Arun Dehiri, analista com experiência de mais de 25 anos, destaca a importância de saber gerenciar riscos e RH
Ao desenhar a estratégia, as MVNOs necessitam definir o público-alvo desejado, os diferenciais do portfólio e a estrutura da rede de distribuição. Além disso, precisam contar com estratégias de gerenciamento de riscos e dos recursos financeiros. No momento da negociação, deve-se saber bem que serviços comprar da operadora e que serviços oferecer in house. “Nos projetos que tenho desenvolvido, vejo com frequência companhias que não sabem determinar seu segmento de atuação e as características da sua marca”, critica Arun Dehiri, analista independente da Inglaterra com mais de 25 anos de experiência em projetos de operadoras móveis virtuais, durante o MVNO Summit, em Barcelona.
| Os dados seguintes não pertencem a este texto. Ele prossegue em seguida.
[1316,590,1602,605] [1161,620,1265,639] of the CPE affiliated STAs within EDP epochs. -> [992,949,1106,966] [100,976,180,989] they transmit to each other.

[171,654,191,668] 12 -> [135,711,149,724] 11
Outros erros são acreditar que cobrar um alto custo de aquisição do cliente final vai gerar lucros mais rapidamente e não saber calcular os custos totais do projeto. Um exemplo de estratégia malsucedida é o caso da General Motors OnStar, que investiu US$ 100 milhões para fazer o pré-lançamento de um portal de serviços para carros e com aplicações via satélite que nunca chegou ao mercado. Além disso, o consultor comenta o caso de uma provedora de serviços móveis da África do Sul, que não sabia com claridade os serviços oferecidos pelo operador com quem negociava, de forma a atrasar o fechamento do contrato e a gerar perdas financeiras.
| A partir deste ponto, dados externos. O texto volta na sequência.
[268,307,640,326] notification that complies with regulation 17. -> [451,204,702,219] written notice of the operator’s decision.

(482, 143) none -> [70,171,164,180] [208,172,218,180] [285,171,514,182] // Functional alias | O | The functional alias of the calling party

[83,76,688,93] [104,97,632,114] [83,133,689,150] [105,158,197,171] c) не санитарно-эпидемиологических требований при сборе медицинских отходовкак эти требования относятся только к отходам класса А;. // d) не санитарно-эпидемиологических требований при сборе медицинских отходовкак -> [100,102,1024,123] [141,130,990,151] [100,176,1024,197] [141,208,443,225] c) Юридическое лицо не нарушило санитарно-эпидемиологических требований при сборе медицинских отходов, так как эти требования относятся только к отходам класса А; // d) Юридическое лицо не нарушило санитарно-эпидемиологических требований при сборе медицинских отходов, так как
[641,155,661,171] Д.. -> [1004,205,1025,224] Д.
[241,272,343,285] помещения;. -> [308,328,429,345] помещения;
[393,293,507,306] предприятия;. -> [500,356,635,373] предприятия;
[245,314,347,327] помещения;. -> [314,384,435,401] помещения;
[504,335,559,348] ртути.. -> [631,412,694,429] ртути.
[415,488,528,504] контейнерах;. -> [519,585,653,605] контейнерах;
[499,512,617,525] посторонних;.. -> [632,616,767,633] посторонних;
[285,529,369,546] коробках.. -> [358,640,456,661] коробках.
Já como exemplo de operação de sucesso, o executivo cita o caso da loja virtual de música Record Label, no Reino Unido. “A empresa realizou o pré-lançamento de conteúdo para download em celulares para testar se a solução funcionaria com sua carteira de clientes, o que lhe permitiu dimensionar os investimentos na iniciativa”, conta Dehiri.